While I love the idea of clinging briefly to the notion that there really is something new here and that it will wake somebody from their slumber, I secretly have to wonder how exactly this differs from the past seven years and eight months. For that length of time, our government has enthusiastically gone out of its way to provide protection for (rather than from) predatory mortgage lenders, and to treat foreclosures as no more verifiably real than evolution or global warming. In March of this year Bush and his treasury secretary transferred a pile of public money to J.P. Morgan/Chase via the Federal Reserve to assume the liabilities and assets of Bear Stearns at a price not determined in the free market or via public bidding.
But borrowing money and throwing it at the people who least need it began before Cheney and Bush moved into their new public housing in 2001. Remember that Cheney had earlier served as secretary of "defense" and given Halliburton the contract to draw up a plan calling for giving more contracts to companies like Halliburton. Then Cheney had revolved out the revolving door to spend five years as the chief executive of Halliburton, during which period Halliburton had illegally done major oil and construction business with Iran, Iraq, and Indonesia, and had illegally sold nuclear technology to Libya. Cheney had then left his Halliburton job, along with a $33.7 million parting gift, to return to government as vice president, in which position he directed the Pentagon to grant no-bid contracts worth many billions of dollars to Halliburton. For at least two years as vice president, Cheney received hundreds of thousands of dollars from Halliburton in "deferred compensation." Of course, that was justifiable in terms of the public good: society might have collapsed had Cheney not piled up more riches.
But his riches and Halliburton's were a little crumb off the loaf of large-scale looting that has been the primary focus of our government all these years. While Joseph Stiglitz and Linda Bilmes called their book about Iraq "The Three Trillion Dollar War," they were being very conservative. If you read their book, you find that incredibly conservative calculations place the amount of money wasted at no less than five trillion dollars, and mounting, with no end in sight. And who gets that money? Well, certainly not "the troops" so cynically used to squeeze it out of those gelatinous masses of spineless goo that go by the name "House" and "Senate." And certainly not the Iraqi people. Nobody's been liberated, and nothing's been reconstructed. Over a million men, women, and children lie dead, but killing them didn't cost five trillion dollars. Most of that money has gone to war profiteering robber barons, the people who handle the financing of the debt, and China.

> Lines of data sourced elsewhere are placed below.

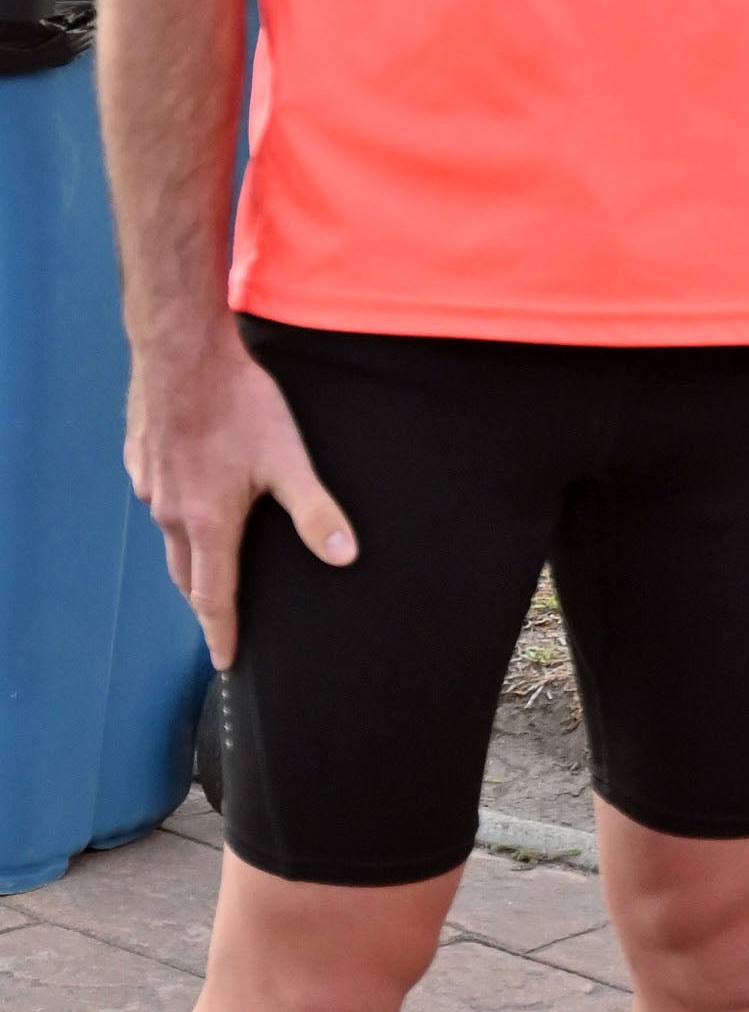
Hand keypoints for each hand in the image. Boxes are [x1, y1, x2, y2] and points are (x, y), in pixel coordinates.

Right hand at [125, 326, 355, 669]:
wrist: (180, 351)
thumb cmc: (238, 404)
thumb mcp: (288, 460)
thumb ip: (315, 512)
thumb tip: (345, 556)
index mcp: (207, 523)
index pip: (212, 597)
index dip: (220, 632)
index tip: (224, 660)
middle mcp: (171, 513)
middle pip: (186, 573)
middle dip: (203, 599)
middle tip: (219, 617)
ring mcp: (150, 485)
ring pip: (169, 534)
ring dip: (189, 553)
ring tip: (211, 559)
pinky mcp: (140, 458)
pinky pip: (158, 497)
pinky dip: (175, 509)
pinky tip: (191, 493)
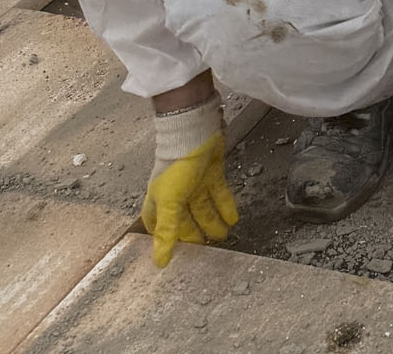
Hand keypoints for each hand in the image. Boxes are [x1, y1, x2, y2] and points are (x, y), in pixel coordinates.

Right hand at [142, 95, 237, 266]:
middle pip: (185, 219)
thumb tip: (159, 261)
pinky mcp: (212, 172)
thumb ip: (166, 230)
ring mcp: (195, 182)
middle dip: (195, 234)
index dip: (165, 240)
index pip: (159, 227)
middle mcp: (176, 193)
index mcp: (159, 201)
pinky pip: (219, 193)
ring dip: (213, 222)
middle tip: (207, 250)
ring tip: (224, 237)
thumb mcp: (168, 201)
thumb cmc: (176, 165)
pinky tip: (233, 218)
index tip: (173, 257)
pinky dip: (226, 206)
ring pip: (204, 208)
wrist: (195, 131)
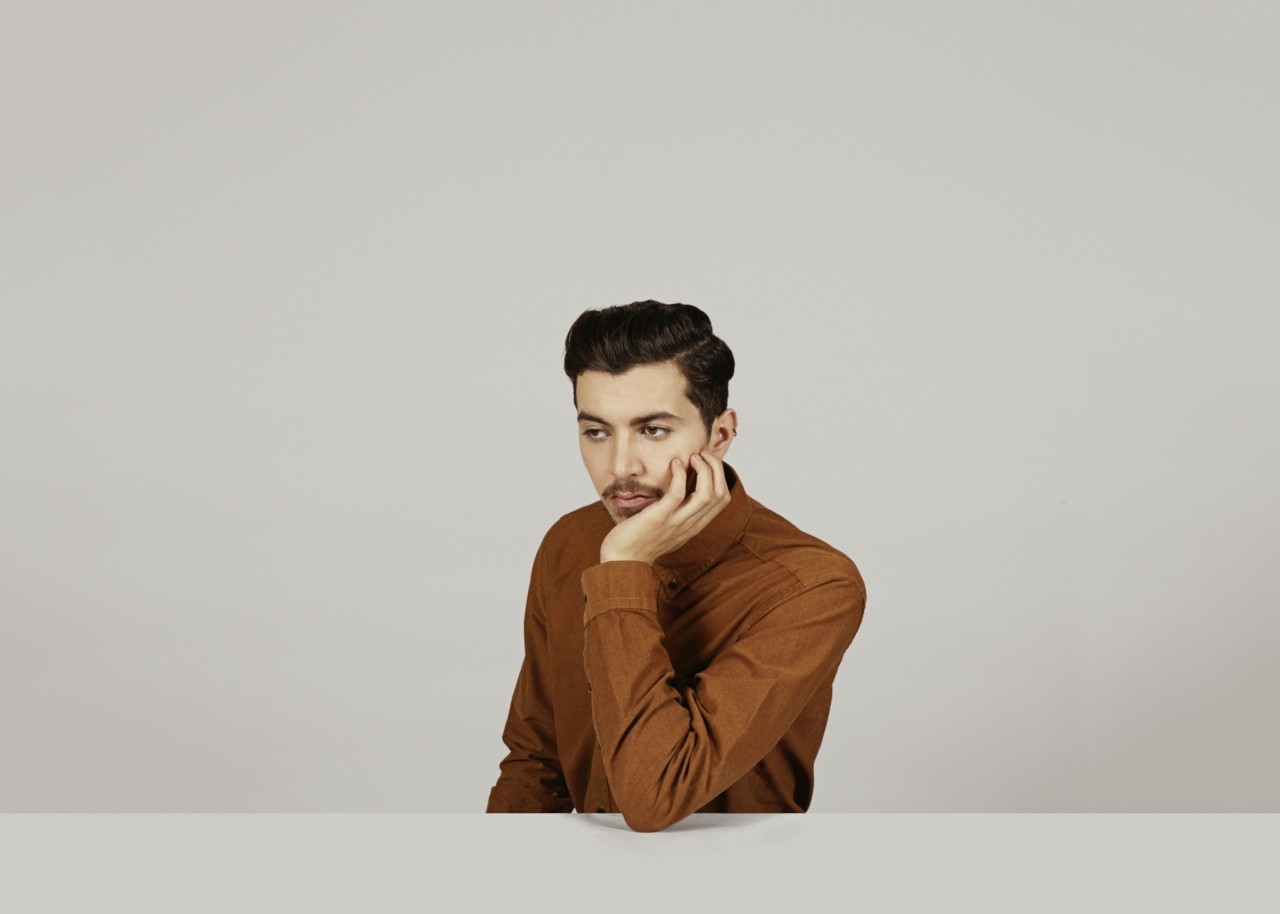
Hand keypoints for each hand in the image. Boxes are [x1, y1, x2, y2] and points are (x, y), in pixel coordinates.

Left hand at [599, 450, 731, 565]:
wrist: (622, 561)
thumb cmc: (641, 541)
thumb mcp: (669, 528)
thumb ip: (680, 513)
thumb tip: (682, 488)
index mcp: (695, 525)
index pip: (723, 499)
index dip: (720, 475)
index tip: (707, 462)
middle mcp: (690, 524)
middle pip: (720, 494)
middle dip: (716, 468)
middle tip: (702, 454)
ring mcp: (676, 522)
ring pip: (707, 494)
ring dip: (705, 470)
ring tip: (693, 457)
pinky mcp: (659, 518)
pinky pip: (678, 493)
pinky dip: (680, 474)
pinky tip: (674, 464)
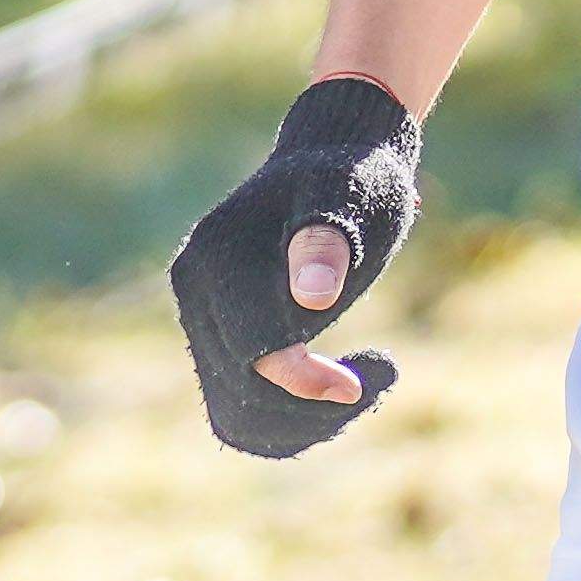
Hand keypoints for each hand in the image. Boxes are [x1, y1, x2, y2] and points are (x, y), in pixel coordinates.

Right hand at [166, 76, 420, 457]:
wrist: (332, 158)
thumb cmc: (351, 176)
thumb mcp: (351, 198)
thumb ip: (327, 243)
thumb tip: (313, 296)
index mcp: (218, 257)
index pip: (255, 352)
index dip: (314, 378)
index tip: (384, 367)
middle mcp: (193, 290)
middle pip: (241, 395)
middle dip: (317, 407)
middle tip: (386, 372)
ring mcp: (198, 316)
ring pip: (235, 415)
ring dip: (304, 422)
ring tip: (366, 384)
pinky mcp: (214, 336)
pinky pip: (237, 407)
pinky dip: (289, 418)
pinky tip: (338, 392)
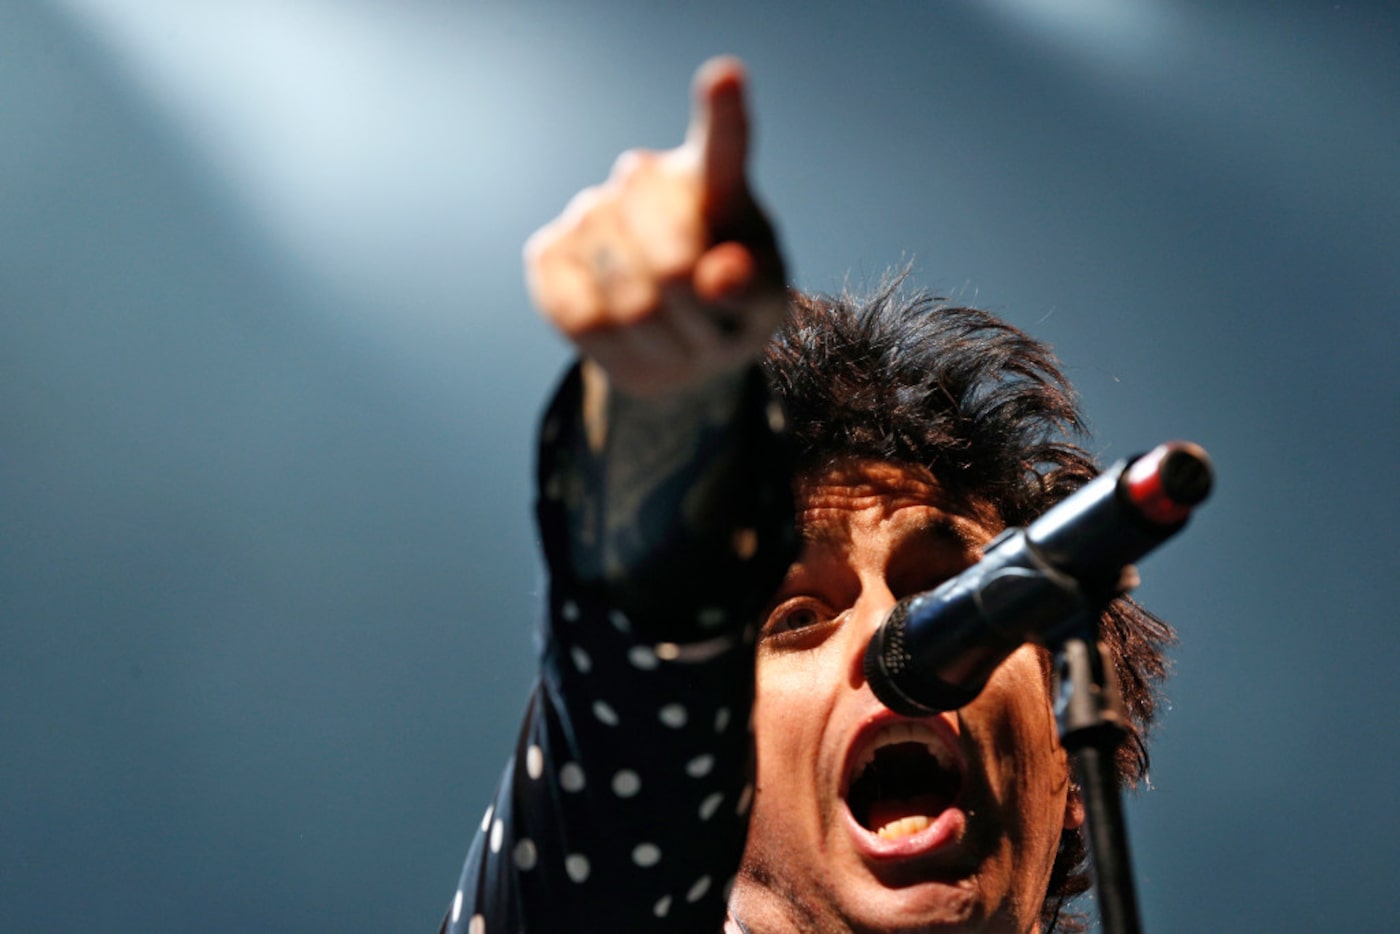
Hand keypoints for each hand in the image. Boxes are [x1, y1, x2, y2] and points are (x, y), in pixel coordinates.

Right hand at [524, 56, 786, 396]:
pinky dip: (612, 349)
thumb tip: (721, 276)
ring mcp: (591, 209)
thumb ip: (753, 289)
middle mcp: (647, 179)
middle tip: (708, 333)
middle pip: (673, 265)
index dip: (723, 111)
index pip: (722, 142)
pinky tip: (627, 336)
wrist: (673, 340)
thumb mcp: (762, 307)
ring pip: (628, 303)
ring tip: (673, 337)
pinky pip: (579, 317)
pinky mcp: (548, 249)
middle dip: (696, 320)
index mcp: (715, 181)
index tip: (726, 76)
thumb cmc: (731, 309)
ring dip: (662, 344)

The as-yet-unsuccessful proposal to give our Social Security savings to Wall Street is part and parcel of this same scheme. The mission of our government simply is to transfer wealth from those who need it to those who do not, and the most absurd thing about this is the number of commentators who claim that George W. Bush is in some way a "failure." Most of us can just be grateful we have so little to lose, and give thanks to Nancy Pelosi for having taken impeachment off the table. She did so on May 7, 2006, and I would like to propose that the next Congress honor her wisdom by legislating a national holiday. Every May 7th from here on out let's celebrate by getting too drunk to stand up straight and going pheasant hunting with shotguns.